September, 2007, West Coast Performer Magazine
By Michael Fortes
Born in San Francisco and raised in Los Angeles, Amateurs’ sound is not traceable to either city. There’s a decidedly rural element to the recordings on the band’s first full-length release, Speak Easy, as evidenced by the copious use of violin and viola to create a sound reminiscent of old time country and western music. Yet, with support of rock guitar and percussion, the album covers more ground than the traditional country of Hank Williams, Sr.
Before the acoustic guitars and high lonesome sound really kick in, however, the band gets what sounds like their single out of the way. “Omaha Nights” comes off like a rootsy version of The Shins, with a melody that one can retain much more easily than picking out the lyrics. After this deceptive little pop opening, the album starts veering off in different directions. A wash of vocal harmonies introduces the next song, “Atlantis,” and suddenly everything has changed. This is where the sonic identity of Speak Easy really begins. The sparse percussion takes the listener straight into nighttime, with violin adding to the dark mood. It’s the lead vocals that say the most though, and not even through actual words. Notes are bent and stretched, rooting the music in the blues.

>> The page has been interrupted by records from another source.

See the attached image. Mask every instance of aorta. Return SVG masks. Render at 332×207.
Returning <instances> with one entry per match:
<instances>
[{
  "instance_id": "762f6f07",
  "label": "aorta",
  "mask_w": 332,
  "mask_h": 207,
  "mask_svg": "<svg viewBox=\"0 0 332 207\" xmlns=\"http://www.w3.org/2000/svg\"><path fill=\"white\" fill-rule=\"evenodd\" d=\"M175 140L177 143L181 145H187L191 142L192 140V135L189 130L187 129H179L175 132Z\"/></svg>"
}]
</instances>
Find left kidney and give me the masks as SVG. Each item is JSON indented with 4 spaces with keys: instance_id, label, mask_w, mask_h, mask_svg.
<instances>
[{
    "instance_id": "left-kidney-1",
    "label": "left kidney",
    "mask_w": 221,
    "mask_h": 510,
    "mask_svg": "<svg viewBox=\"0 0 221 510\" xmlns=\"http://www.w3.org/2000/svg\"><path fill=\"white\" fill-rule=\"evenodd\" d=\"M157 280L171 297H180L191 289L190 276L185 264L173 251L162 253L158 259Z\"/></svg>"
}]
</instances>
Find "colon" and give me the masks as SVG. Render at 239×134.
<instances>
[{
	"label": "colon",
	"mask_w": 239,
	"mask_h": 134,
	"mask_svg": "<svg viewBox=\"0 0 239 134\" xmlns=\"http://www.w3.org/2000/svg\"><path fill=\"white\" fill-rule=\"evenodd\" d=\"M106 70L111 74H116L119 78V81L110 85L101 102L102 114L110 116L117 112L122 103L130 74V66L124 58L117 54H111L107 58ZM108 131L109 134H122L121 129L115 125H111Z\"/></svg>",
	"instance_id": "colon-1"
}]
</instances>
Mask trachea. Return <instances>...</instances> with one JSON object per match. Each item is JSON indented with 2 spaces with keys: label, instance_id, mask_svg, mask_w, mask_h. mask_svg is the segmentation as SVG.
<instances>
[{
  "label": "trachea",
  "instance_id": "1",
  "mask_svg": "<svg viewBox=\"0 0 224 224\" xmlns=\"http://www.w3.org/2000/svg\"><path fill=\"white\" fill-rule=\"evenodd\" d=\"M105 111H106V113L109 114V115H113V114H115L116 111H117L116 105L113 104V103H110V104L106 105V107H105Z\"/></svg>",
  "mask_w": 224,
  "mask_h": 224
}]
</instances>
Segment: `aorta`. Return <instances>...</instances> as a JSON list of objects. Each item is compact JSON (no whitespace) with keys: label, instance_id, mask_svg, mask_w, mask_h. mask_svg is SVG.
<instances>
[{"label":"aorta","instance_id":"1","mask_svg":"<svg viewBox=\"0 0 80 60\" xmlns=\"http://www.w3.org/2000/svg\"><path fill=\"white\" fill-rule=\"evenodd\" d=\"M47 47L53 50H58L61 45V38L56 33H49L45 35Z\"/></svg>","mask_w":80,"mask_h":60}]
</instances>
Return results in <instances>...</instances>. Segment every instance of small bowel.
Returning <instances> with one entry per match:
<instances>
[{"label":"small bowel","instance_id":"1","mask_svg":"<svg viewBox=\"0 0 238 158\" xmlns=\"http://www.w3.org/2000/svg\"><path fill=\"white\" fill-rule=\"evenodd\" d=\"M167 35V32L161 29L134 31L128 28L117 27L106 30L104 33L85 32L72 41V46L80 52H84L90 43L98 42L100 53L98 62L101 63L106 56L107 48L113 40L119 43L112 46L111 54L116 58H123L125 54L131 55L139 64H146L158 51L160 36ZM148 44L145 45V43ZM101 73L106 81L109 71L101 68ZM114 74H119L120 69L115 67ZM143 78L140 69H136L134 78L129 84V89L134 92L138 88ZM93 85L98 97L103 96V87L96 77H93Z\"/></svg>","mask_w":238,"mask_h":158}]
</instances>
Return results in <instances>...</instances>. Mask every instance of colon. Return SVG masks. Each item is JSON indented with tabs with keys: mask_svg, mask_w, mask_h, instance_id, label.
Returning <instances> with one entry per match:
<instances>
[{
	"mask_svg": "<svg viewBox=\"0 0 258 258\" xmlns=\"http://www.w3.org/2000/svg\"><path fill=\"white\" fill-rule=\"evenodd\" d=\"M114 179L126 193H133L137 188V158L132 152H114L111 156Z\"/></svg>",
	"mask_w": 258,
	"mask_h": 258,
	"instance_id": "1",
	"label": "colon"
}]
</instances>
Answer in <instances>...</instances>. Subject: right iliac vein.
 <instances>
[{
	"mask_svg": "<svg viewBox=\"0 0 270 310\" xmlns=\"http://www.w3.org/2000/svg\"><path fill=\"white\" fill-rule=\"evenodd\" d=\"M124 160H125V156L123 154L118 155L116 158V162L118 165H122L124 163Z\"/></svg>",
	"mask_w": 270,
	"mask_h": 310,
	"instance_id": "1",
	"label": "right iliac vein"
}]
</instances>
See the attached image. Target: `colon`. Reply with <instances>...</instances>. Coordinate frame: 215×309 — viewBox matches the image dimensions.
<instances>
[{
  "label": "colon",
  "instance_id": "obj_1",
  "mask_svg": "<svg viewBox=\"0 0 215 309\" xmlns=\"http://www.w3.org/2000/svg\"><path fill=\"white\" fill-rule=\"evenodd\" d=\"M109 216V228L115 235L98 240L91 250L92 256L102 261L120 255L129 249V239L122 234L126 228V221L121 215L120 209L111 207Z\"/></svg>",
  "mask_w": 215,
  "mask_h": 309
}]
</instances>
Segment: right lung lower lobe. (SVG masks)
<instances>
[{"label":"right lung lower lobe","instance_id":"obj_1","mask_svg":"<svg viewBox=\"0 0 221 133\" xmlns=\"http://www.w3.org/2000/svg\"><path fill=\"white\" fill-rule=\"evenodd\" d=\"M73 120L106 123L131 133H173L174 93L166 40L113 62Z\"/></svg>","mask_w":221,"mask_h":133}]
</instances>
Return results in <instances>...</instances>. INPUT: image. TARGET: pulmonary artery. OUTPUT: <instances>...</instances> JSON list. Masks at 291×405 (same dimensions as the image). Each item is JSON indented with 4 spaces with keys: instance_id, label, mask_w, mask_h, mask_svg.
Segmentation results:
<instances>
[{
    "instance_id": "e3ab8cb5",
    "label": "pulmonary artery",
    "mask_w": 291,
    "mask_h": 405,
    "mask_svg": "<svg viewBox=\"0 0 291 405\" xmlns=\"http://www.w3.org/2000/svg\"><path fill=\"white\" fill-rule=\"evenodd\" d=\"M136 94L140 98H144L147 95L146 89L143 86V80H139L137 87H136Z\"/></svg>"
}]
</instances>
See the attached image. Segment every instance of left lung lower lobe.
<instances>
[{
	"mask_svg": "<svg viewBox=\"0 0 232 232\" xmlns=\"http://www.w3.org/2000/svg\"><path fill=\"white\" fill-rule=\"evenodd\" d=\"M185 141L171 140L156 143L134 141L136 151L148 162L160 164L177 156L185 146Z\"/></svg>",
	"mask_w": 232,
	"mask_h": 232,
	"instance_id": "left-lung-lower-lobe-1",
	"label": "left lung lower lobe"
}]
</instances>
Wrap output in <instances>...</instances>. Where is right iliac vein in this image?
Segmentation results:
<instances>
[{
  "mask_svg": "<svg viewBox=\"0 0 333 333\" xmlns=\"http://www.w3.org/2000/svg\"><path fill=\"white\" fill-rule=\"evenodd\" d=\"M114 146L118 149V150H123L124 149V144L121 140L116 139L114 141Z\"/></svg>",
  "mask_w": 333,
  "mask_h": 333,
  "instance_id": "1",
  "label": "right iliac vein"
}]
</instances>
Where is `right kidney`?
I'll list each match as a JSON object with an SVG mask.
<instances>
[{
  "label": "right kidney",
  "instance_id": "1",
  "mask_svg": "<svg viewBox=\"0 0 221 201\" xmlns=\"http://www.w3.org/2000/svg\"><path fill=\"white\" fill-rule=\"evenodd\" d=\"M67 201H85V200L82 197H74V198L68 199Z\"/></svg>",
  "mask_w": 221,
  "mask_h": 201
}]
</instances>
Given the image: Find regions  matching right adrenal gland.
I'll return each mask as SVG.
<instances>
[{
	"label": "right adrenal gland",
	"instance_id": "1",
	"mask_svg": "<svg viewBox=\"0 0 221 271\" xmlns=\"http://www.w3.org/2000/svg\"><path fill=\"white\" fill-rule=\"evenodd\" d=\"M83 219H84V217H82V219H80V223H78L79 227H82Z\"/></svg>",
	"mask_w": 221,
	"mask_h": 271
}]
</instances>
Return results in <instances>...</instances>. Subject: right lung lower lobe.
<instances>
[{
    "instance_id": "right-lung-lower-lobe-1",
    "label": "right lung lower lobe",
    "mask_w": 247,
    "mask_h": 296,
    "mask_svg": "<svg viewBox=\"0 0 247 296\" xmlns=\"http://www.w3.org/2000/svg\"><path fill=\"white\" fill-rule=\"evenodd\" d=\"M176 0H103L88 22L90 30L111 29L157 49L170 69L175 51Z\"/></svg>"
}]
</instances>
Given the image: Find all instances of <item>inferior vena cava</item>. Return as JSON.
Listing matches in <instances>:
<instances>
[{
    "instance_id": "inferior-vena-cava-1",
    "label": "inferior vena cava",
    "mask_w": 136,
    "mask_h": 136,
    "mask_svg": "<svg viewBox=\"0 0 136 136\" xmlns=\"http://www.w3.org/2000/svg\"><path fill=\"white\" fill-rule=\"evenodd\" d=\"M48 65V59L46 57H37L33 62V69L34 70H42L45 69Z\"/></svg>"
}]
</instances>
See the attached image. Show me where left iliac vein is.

“Six Days” and “Maple” add more sonic diversity with their odd meters, but the real depth and breadth of Amateurs’ sound shows up in their instrumentals. “Cigarettes” is especially engaging as bass drum, acoustic guitar, violin and viola intertwine to produce a calming effect. It could be mistaken for a loose jam if not for the careful manner in which the strings are played together. Two more instrumentals, the murky “Submariners” and an unlisted selection entitled “Hoedown,” round out the album. It’s a winning mix of styles, making Speak Easy a compelling listen from beginning to end.